Laneway Housing: Back alley homes could ease pressure off tight rental market

By Sean Condon

Stroll though the back alleys of Vancouver’s residential neighbourhoods and you’ll come across rows of small, colourful garages. While most are filled with cars, others sit empty or function simply as storage lockers. But thanks to Vancouver’s previous city council, these garages could play a part in helping solve the city’s rental crisis.

Last October, council voted unanimously to allow 100 homeowners to replace their garages with laneway housing. These cottage-styled homes will be available for rent (they cannot be sold) and should provide the city with additional affordable rental options.

“The more obvious advantage is the sustainability of it,” says Katherine Isaac, a Vancouver city planner. “Hopefully, instead of having to move out to Abbotsford or somewhere in the suburbs, where it’s more affordable, we’ll be providing housing right near jobs and transportation in the city.”

The city began looking at laneway housing a few years ago as a way to increase density and the affordable rental stock—which stagnated after the federal government cut tax exemptions in 1974 for developers to build rental buildings.
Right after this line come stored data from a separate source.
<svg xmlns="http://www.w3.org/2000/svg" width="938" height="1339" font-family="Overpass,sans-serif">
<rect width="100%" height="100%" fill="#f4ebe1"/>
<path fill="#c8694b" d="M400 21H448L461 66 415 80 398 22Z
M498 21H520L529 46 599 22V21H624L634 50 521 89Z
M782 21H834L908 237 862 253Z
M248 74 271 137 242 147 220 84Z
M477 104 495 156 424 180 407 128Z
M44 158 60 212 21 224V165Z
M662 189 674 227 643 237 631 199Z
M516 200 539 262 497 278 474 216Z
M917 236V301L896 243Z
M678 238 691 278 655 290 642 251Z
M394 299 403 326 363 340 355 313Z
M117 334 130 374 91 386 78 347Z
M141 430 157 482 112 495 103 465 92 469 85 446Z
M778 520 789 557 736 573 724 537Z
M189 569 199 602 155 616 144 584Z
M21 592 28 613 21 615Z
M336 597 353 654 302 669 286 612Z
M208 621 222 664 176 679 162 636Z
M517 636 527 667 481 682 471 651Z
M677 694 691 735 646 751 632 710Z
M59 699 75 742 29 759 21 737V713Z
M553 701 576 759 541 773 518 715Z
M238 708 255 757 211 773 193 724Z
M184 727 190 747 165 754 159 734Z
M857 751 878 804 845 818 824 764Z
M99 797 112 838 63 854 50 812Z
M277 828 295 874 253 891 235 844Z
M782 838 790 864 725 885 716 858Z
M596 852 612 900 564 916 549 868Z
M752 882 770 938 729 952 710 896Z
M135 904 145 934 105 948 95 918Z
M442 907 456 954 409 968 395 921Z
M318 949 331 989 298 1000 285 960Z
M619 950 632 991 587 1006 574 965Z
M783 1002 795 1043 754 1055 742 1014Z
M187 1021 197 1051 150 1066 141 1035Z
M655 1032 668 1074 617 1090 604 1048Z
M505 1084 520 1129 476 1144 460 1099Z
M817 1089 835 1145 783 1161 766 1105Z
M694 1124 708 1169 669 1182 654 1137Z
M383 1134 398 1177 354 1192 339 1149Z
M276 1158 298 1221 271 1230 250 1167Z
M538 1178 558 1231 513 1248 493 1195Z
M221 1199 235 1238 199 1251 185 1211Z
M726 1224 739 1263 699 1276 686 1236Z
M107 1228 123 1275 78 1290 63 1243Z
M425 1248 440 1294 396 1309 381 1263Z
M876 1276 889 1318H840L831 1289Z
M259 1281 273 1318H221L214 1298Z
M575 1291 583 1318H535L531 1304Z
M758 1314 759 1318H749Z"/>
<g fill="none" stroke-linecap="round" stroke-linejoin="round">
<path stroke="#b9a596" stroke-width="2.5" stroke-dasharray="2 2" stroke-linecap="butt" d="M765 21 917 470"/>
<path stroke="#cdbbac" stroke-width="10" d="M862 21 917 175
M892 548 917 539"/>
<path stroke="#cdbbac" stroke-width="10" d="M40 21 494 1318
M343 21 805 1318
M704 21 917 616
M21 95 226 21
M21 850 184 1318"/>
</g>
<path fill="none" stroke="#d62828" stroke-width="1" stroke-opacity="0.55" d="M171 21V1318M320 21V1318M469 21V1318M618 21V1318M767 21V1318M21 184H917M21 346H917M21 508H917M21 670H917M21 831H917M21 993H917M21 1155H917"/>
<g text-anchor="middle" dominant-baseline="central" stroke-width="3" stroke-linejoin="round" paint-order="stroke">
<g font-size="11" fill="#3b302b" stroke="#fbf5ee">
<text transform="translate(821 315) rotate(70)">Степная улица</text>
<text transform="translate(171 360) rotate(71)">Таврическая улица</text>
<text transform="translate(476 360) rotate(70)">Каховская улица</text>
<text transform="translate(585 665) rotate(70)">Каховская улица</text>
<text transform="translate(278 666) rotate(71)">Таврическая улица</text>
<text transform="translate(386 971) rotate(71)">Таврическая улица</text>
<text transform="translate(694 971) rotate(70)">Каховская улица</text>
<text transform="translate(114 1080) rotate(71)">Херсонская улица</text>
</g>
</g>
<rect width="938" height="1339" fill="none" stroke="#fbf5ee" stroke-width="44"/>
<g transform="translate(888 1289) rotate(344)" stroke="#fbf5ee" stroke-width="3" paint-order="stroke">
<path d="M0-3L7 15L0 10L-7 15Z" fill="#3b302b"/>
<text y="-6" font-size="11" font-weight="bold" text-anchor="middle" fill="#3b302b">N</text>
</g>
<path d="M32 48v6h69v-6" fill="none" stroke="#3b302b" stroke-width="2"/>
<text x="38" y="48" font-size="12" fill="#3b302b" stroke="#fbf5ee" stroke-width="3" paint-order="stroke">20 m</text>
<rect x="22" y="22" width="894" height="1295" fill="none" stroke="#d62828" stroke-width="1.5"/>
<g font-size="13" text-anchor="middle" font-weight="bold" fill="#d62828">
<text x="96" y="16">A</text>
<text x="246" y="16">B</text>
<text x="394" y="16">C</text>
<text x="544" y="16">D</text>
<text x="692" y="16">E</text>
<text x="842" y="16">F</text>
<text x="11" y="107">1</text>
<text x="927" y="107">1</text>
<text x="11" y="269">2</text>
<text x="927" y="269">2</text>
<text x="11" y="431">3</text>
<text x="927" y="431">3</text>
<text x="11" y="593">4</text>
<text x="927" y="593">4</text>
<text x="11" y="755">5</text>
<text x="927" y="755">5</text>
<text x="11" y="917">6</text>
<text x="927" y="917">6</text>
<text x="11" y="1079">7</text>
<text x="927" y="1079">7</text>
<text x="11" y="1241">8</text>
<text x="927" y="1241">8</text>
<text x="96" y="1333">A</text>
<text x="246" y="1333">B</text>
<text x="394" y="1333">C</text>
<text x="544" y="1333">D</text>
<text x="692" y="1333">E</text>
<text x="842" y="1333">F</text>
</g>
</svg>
According to the most recent Canada Mortgage and Housing Corporation report, the average one-bedroom apartment in Vancouver is $936 a month, while the vacancy rate is a miniscule 0.3 per cent.

Laneway housing could help alleviate this pressure by allowing homeowners to move their parents or adult children into the house, thus taking low income renters off the market, and by creating a new source of rental units.
While the city will take its plan out for public consultation this spring to finalize details, staff are currently proposing that laneway homes be no larger than the size of the permitted garage. The city may end up allowing them to be as high as one-and-a-half storeys, but not any larger than two bedrooms.

“We don’t want to make it an attractive thing for developers to do,” says Isaac. “We’d rather keep it low-scale, homeowner driven… And the [two bedroom] unit cap would be instated to hopefully deter speculative development situations, which should keep building prices down and therefore keep rents down.”

Although homeowners will be allowed to convert their garages, the cost of ensuring it meets the city’s health and safety standards probably means it will be cheaper to tear it down and buy a new unit. The average laneway house is estimated to cost about $150,000.

Vancouver-based Smallworks builds small homes, backyard studios and laneway housing at about $250 per square foot. Co-owner Jake Fry says the biggest advantage for laneway housing will be the benefits it provides seniors.
“Rather than the government investing in big infrastructure projects [for seniors], that tend to be fairly inhumane housing, you’re going to have an opportunity where you’re going to allow seniors to open up their own place to be rented or have families create assisted living on their own property,” he says.

Fry adds that laneway housing also has positive environmental aspects. Because they’re so small, Smallworks can build the homes in its warehouse, which reduces construction waste and carbon emissions. And creating denser neighbourhoods means people will be more likely to walk, bike or take transit instead of using their car.

But while laneway housing could have both social and environmental benefits, not everyone is sold on the idea. Jonathan Baker, a member of the Dunbar Residents’ Association and a former city councillor, told TheThunderbird.ca last year that laneway housing would mean shadowy backyards and parking shortages.

In 2006, Toronto rejected the concept because it would make alleyways too narrow for garbage and fire trucks. However, Gordon Price, director of SFU’s City Program and a former city councillor, says laneway housing will work in Vancouver because the alleyways are much wider here than in Toronto.

“I’ve always argued that one of the great advantages of nineteenth century subdivision patterns are these alley ways,” he says. “They go back to the 1880s [when they were made] for the horse and stables. The particular advantage of them from a city growth point of view is that it allowed us to put the underground parking entrances off the lanes… and now this opportunity to build laneway housing.”

But Price says all of Metro Vancouver will need to approve laneway housing if it’s going to have any impact on the city’s rental costs. While North Vancouver is expected to permit laneway housing sometime this year, it’s only allowed in pockets of Surrey and Burnaby.

The first laneway homes are expected to go up in Vancouver this fall. After 100 houses or three years (whichever comes first), the city will reevaluate the program.